**Work instructions**
A. In the passage on La Esperanza, Honduras, which of the twin cities is the older one?
B. Resume the passage on La Esperanza, Honduras, picking up right after its final sentence.

**Document excerpt**
=== Begin Enclosure ===
La Esperanza (/es/) is the capital city and a municipality of the same name of the department of Intibucá, Honduras. La Esperanza is famous for having the coolest climate in Honduras. It is considered the heart of the Ruta Lenca (Lenca Trail), a region of Lenca ethnic influence that spans Honduras from Santa Rosa de Copan to Choluteca. Sites on the Lenca Trail have been designated by the government and United Nations development in order to encourage more cultural tourism, and help create new markets for the traditional crafts, such as pottery, practiced by the Lenca, in order to preserve their culture.

The city of La Esperanza is merged indistinguishably with the city of Intibucá, the head of the neighboring municipality of Intibucá. Intibucá is the older of the twin cities and was originally an indigenous Lenca community, while La Esperanza is the newer ladino community. Although the two cities have separate municipal governments, they are often referred to jointly as La Esperanza as they are only separated by a city street that crosses the city. Residents of La Esperanza are traditionally referred to as esperanzanos and residents of Intibucá as intibucanos.
=== End Enclosure ===
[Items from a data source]
=== Begin Enclosure ===
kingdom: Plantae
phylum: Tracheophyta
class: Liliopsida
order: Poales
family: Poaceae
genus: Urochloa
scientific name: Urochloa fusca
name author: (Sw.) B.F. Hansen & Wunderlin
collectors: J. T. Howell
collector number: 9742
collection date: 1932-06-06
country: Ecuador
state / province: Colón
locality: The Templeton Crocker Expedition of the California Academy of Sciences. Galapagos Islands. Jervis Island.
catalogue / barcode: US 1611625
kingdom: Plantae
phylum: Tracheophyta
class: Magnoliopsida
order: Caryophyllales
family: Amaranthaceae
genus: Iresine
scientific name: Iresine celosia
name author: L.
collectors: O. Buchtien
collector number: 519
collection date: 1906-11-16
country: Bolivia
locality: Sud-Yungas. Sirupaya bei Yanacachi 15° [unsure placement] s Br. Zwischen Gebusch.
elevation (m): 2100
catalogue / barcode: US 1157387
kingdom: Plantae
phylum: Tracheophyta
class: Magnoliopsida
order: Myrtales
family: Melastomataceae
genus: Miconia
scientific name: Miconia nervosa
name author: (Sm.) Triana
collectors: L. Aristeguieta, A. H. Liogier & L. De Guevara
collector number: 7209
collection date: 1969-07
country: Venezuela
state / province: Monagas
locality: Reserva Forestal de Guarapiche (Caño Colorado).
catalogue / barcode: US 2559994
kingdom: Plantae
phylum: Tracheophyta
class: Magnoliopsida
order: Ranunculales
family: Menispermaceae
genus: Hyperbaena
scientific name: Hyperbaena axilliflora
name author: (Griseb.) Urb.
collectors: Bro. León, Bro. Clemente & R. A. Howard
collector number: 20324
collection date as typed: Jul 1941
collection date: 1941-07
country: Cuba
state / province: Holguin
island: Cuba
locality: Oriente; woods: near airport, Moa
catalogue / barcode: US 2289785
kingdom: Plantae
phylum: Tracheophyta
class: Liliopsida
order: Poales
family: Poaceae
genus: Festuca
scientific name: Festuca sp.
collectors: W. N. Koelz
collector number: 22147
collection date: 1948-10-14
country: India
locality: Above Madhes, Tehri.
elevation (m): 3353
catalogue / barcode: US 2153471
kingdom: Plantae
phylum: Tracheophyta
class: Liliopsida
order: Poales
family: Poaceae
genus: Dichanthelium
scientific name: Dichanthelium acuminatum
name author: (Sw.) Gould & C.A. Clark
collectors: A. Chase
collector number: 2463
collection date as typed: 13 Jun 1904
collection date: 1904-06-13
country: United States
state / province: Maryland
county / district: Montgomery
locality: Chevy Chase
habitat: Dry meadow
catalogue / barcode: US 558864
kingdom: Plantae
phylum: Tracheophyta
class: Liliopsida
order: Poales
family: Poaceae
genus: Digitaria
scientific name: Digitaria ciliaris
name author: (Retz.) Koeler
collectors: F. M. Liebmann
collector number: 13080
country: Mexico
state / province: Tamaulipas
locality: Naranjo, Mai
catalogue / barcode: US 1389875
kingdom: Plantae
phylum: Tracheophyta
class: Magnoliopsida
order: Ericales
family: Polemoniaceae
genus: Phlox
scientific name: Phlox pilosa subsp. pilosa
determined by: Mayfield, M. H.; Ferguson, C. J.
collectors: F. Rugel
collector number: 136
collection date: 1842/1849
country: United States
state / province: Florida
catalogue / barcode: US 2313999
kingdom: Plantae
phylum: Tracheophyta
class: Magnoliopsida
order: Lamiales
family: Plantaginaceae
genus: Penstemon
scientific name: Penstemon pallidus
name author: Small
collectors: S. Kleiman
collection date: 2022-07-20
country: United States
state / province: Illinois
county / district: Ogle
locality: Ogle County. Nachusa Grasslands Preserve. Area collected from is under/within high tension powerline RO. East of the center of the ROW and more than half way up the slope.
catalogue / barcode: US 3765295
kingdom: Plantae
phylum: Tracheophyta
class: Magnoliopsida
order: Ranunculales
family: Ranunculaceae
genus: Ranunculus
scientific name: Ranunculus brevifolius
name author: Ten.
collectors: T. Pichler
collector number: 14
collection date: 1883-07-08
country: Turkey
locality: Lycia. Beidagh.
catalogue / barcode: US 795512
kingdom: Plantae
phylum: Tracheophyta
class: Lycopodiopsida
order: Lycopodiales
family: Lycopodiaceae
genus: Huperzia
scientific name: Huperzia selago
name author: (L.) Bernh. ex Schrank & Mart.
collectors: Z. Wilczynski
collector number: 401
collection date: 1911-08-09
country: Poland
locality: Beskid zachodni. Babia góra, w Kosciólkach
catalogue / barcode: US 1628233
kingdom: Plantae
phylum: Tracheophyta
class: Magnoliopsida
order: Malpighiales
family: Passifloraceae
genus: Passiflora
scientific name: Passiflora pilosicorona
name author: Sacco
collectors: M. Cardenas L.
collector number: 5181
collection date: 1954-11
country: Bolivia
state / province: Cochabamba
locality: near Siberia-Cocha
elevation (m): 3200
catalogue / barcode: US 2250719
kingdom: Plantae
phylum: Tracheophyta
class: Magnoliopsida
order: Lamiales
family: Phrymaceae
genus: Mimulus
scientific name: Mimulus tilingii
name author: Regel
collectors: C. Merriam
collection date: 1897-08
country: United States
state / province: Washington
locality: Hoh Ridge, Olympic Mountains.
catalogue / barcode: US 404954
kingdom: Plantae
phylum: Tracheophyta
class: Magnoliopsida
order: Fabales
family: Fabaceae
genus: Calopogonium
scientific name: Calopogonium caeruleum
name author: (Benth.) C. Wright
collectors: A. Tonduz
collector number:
=== End Enclosure ===
**Per-task answers**
A. Intibucá

B.
==History==
The area was originally occupied by Maya and Lenca people from pre-Columbian times who formed two settlements called Eramani and Lentercala. In 1647, Mayor Francisco de La Cerda was appointed by the Spanish throne to officially demarcate the territory of the indigenous population. He divided the land into two jurisdictions, not corresponding to the Eramani and Lentercala sites, and created boundaries and names for the surrounding small communities.

Over time, the two jurisdictions developed a rivalry, especially over land. The cities grew in population, especially in the 1800s, and La Esperanza was named a villa on 22 September 1848. La Esperanza officially became a city in 1883 when the department of Intibucá was formed by separating from the neighbouring department of Lempira, then called Gracias.

In 2002, permits were obtained by the Consorcio de Inversiones SA de CV (CISA) to build a hydro electric dam on the Rio Intibucá over an abandoned hydro project. Called the La Esperanza Hydro Project after the city, the dam began producing electricity for the surrounding communities in 2003, but its phase two expansion was not completed until 2006. The project was the first in the world to generate Certified Emission Reductions (CERs) under the Clean Development Mechanism (CDM).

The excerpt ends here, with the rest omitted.